Ross, you and I both know that Trump said all kinds of things in 2016, and we know that anything he said any year is and/or was out of self-interest or spite, and probably a lie.
If left-wing Twitter were running Democratic strategy while Donald Trump talked about infrastructure and drug prices, 2018 might seal a conservative-populist realignment.
More importantly, I wish you would listen to your colleague, Roger Cohen, and avoid resorting to the “populism” canard.
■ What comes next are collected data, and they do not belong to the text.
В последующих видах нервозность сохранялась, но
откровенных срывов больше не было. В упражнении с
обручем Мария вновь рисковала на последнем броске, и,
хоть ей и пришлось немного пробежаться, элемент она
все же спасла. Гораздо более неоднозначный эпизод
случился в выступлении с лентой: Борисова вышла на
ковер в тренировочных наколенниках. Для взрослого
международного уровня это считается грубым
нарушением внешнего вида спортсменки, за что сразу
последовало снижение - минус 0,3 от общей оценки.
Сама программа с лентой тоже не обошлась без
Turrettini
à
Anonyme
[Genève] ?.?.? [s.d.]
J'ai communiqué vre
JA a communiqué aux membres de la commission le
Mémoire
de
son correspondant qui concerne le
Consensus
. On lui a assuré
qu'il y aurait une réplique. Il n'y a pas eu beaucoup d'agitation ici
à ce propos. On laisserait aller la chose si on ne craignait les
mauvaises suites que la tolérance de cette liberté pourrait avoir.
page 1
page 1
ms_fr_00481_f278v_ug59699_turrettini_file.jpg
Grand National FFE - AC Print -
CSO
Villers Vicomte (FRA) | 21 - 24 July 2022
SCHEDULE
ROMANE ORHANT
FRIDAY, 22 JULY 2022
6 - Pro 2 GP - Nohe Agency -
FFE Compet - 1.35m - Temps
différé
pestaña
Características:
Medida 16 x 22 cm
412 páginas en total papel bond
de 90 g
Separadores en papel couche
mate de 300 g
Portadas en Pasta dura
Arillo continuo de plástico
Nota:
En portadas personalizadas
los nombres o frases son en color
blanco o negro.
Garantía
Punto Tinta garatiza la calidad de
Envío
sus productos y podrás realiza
As a history of the concept in Boston Review recounts, it has been used altogether too often, in reference to too many different things, to hold much water. One of the major historians of the idea, Richard Hofstadter, presented a paper in 1967 called “Everyone is talking about populism—but no one can define it.”
Instead, the Democrats who are talking about health care while the president closes with fearmongering may know the secret of this election cycle: The same environment that’s making liberals feel desperate is, for Democrats, one of the more fortunate of possible worlds.
Are these still counterfactuals, or are we back on earth? Let’s try a “factual” for a change. There is nothing fortunate about this moment for anyone, except (maybe!) members of the Trump family, Silicon Valley billionaires, and conservative op-ed columnists.